In this prolific growth good example plays its part. Nothing, indeed, is more suited to touch the heart than a life of devotedness, abnegation, and zeal. Nothing is so encouraging as the sight of the brotherly love which reigns in fervent communities and as the soft, sweet radiance of joy fruit of purity and peace of heart—which shines on the faces of those who have devoted themselves to God with their whole soul. It is indeed a pleasure to journey on to Heaven in the company of such fellow-travelers.
One of the ways by which the Holy Ghost is wont to lead souls to the religious life is finally a well-made retreat. To all earnest Christians it is profitable to withdraw sometimes far from the usual allurements of life to think on the great interests of eternity. It is a marvelous way of healing the wounds made by sin. One there learns how to live well in order to know how to die well. The hours of reflection and solitude, when the soul searches for truths and recollects itself in prayer, are very favorable to the action of divine grace; for God, infinitely good and merciful but also infinitely worthy, often waits to speak until we are quite willing to listen. Hence it is no wonder that a retreat should be the time set by our Lord to make known His call; nevertheless it does not usually cause vocations. These religious exercises only make such vocations stand out in fuller light. The vocation already existed, more or less distinctly known, and enveloped by a kind of mist. The exercises of the retreat dissipate the mist, remove the obstacles, and cause false impressions, objections, and worldly prejudices to vanish. In the light of supernatural motives the vocation, till now half obscured, makes its full appearance, becomes definite, and asserts itself.
At length when the “I will” is once spoken in response to the suggestion of God to the soul, the exercitant finds in contemplating the passion of our Lord strength for the struggle that awaits him.
1St. Matt., XVI-26.
2Ep. to the Philip., II—8.
3Canticle of Canticles, II-16.
5Brother Daronat, born at Bosas, in Ardeche, entered the novitiate the 20th of July, 1876, and died piously in the Lord at Caesarea in the mission of Armenia.
6Histoire de la Venerable Mere Barat, par Mgr. Baunard, Poussielgue.

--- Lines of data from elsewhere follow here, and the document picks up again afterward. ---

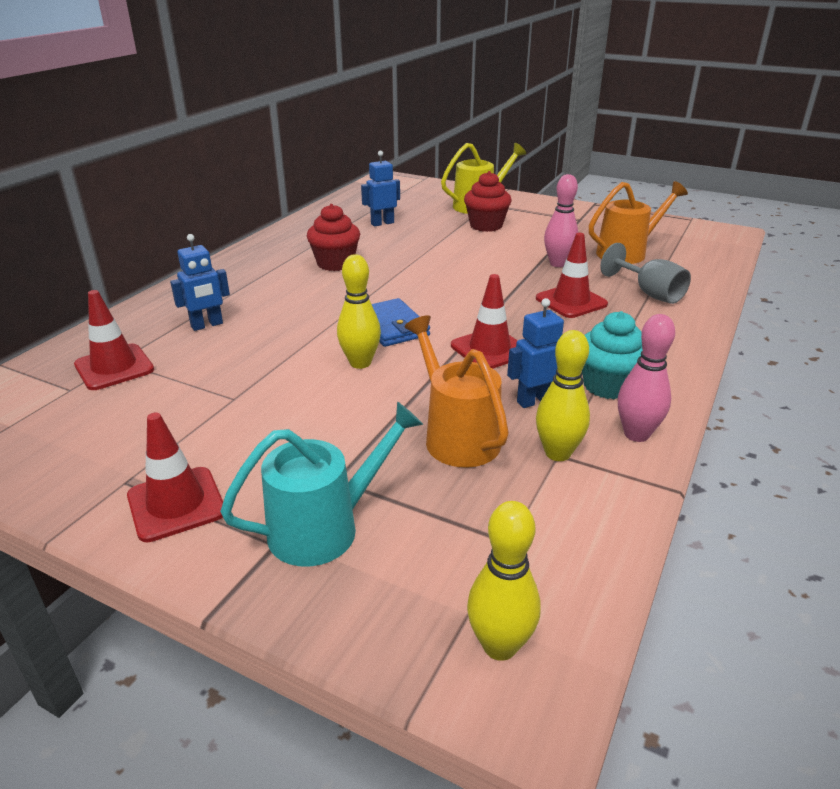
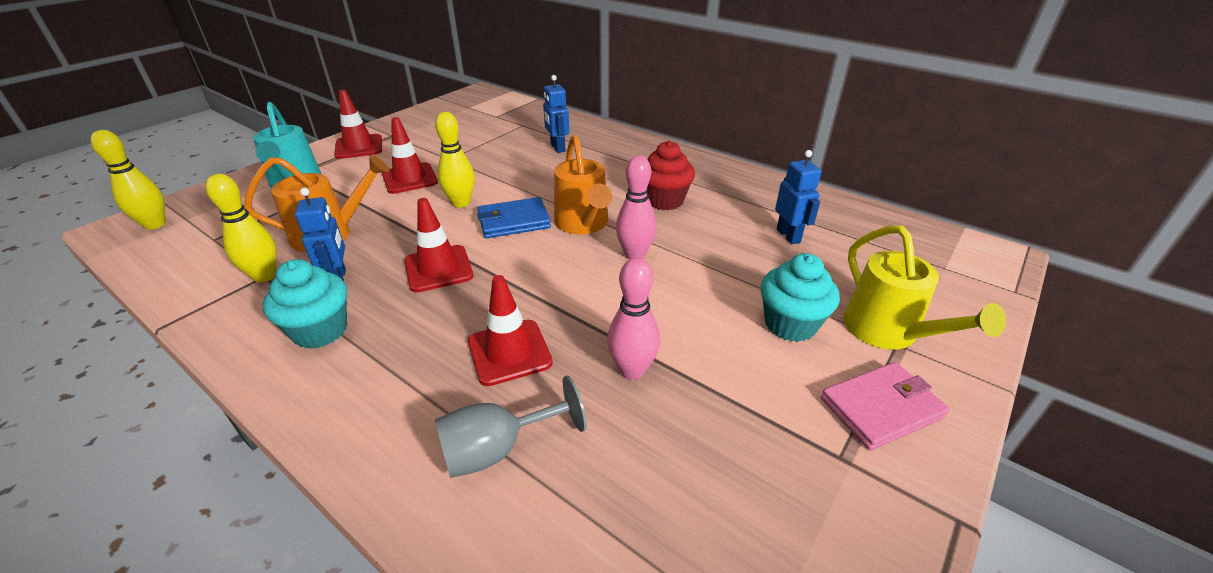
camera: 100 degrees right, 5 degrees up
(114, 367) = (514, 124): red traffic cone -> red traffic cone (410, 178)
(486, 226) = (790, 324): red cupcake -> turquoise cupcake
(540, 211) = (881, 408): none -> pink wallet
(627, 252) = (664, 479): orange watering can -> orange watering can (583, 224)
(636, 434) = (239, 326): pink bowling pin -> pink bowling pin (635, 255)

Striking examples of this growth and fruitfulness of fervent religious bodies are found among the communities laboring in this country. Such, for instance, is that well-known foundation of Blessed Mother Julie Billiart in 1804. The Sisters of Notre Dame, organized exclusively for apostolic teaching, now number thirty-five hundred, educating, in over one hundred and fifty convents, about one hundred and fifty thousand pupils throughout Belgium, England, Scotland, Africa, and America. These Sisters came to America in 1840 and now have in this country over fifty establishments between the Atlantic and Pacific coasts and about thirty-five thousand pupils. (Translator's note.)